• **TASK BRIEF**: Reproduce the listing below with every "Transcribe" swapped for "Write out" and nothing else changed. Omit the pictures from your answer.

Dataset entries
----------
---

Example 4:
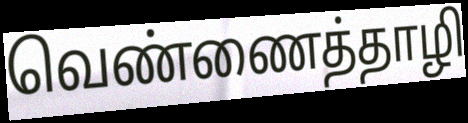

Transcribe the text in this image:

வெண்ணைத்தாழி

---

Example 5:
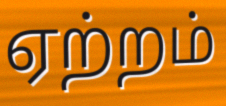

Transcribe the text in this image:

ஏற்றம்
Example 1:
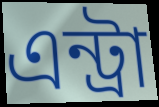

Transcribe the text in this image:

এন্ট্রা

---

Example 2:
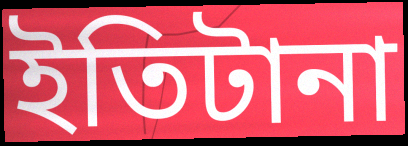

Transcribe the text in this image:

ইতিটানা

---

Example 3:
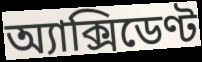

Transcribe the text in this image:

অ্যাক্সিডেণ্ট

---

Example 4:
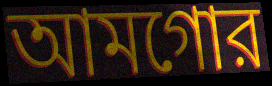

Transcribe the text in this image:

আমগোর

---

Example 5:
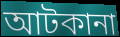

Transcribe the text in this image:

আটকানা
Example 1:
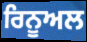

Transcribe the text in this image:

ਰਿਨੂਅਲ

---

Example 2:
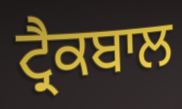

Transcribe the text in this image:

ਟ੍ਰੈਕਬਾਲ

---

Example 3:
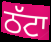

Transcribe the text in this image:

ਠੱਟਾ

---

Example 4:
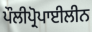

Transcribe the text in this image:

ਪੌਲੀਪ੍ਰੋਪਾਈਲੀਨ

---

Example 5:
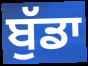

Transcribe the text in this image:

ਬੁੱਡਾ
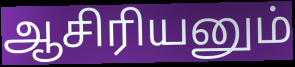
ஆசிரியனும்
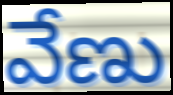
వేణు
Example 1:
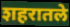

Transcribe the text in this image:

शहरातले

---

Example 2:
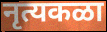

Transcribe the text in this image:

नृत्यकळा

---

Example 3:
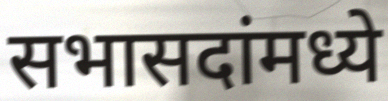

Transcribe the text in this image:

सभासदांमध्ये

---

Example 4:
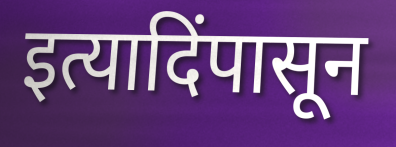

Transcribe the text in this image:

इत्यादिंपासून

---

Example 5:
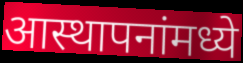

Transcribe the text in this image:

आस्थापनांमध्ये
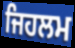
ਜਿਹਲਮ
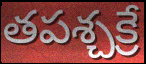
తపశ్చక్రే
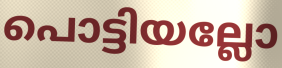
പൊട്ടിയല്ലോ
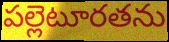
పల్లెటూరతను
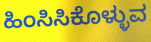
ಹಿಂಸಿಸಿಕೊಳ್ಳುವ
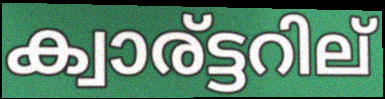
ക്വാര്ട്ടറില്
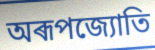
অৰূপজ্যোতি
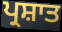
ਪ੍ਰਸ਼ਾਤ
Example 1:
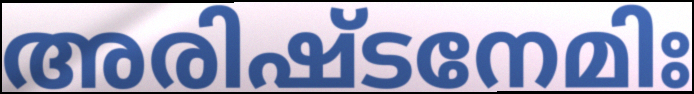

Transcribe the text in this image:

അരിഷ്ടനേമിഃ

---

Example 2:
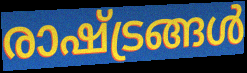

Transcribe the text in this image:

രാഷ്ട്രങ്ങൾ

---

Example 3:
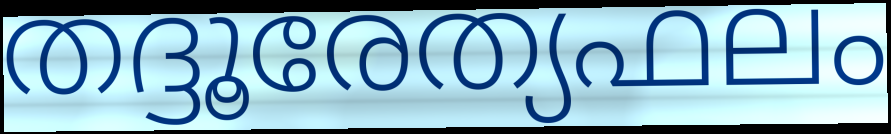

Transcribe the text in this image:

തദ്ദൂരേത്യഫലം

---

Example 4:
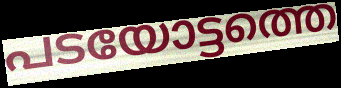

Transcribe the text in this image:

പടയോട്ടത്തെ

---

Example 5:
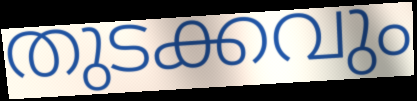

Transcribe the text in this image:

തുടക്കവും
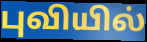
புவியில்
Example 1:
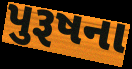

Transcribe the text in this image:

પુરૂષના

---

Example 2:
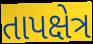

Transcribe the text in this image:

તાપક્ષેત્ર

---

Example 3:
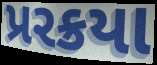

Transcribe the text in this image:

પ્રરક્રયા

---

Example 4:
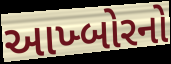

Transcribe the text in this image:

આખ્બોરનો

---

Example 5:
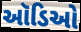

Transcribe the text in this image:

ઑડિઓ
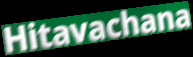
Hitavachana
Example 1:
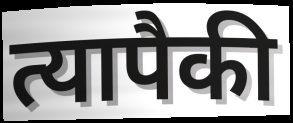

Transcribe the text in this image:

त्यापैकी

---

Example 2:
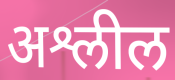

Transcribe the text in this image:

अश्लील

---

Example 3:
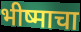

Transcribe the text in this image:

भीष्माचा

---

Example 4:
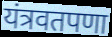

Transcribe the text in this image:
----------
• **COMPLETED TASK**:
---

Example 4:

Write out the text in this image:

வெண்ணைத்தாழி

---

Example 5:

Write out the text in this image:

ஏற்றம்
Example 1:

Write out the text in this image:

এন্ট্রা

---

Example 2:

Write out the text in this image:

ইতিটানা

---

Example 3:

Write out the text in this image:

অ্যাক্সিডেণ্ট

---

Example 4:

Write out the text in this image:

আমগোর

---

Example 5:

Write out the text in this image:

আটকানা
Example 1:

Write out the text in this image:

ਰਿਨੂਅਲ

---

Example 2:

Write out the text in this image:

ਟ੍ਰੈਕਬਾਲ

---

Example 3:

Write out the text in this image:

ਠੱਟਾ

---

Example 4:

Write out the text in this image:

ਪੌਲੀਪ੍ਰੋਪਾਈਲੀਨ

---

Example 5:

Write out the text in this image:

ਬੁੱਡਾ
ஆசிரியனும்
వేణు
Example 1:

Write out the text in this image:

शहरातले

---

Example 2:

Write out the text in this image:

नृत्यकळा

---

Example 3:

Write out the text in this image:

सभासदांमध्ये

---

Example 4:

Write out the text in this image:

इत्यादिंपासून

---

Example 5:

Write out the text in this image:

आस्थापनांमध्ये
ਜਿਹਲਮ
తపశ్చక్రే
പൊട്ടിയല്ലോ
పల్లెటూరతను
ಹಿಂಸಿಸಿಕೊಳ್ಳುವ
ക്വാര്ട്ടറില്
অৰূপজ্যোতি
ਪ੍ਰਸ਼ਾਤ
Example 1:

Write out the text in this image:

അരിഷ്ടനേമിഃ

---

Example 2:

Write out the text in this image:

രാഷ്ട്രങ്ങൾ

---

Example 3:

Write out the text in this image:

തദ്ദൂരേത്യഫലം

---

Example 4:

Write out the text in this image:

പടയോട്ടത്തെ

---

Example 5:

Write out the text in this image:

തുടക്കവും
புவியில்
Example 1:

Write out the text in this image:

પુરૂષના

---

Example 2:

Write out the text in this image:

તાપક્ષેત્ર

---

Example 3:

Write out the text in this image:

પ્રરક્રયા

---

Example 4:

Write out the text in this image:

આખ્બોરનો

---

Example 5:

Write out the text in this image:

ઑડિઓ
Hitavachana
Example 1:

Write out the text in this image:

त्यापैकी

---

Example 2:

Write out the text in this image:

अश्लील

---

Example 3:

Write out the text in this image:

भीष्माचा

---

Example 4:

Write out the text in this image:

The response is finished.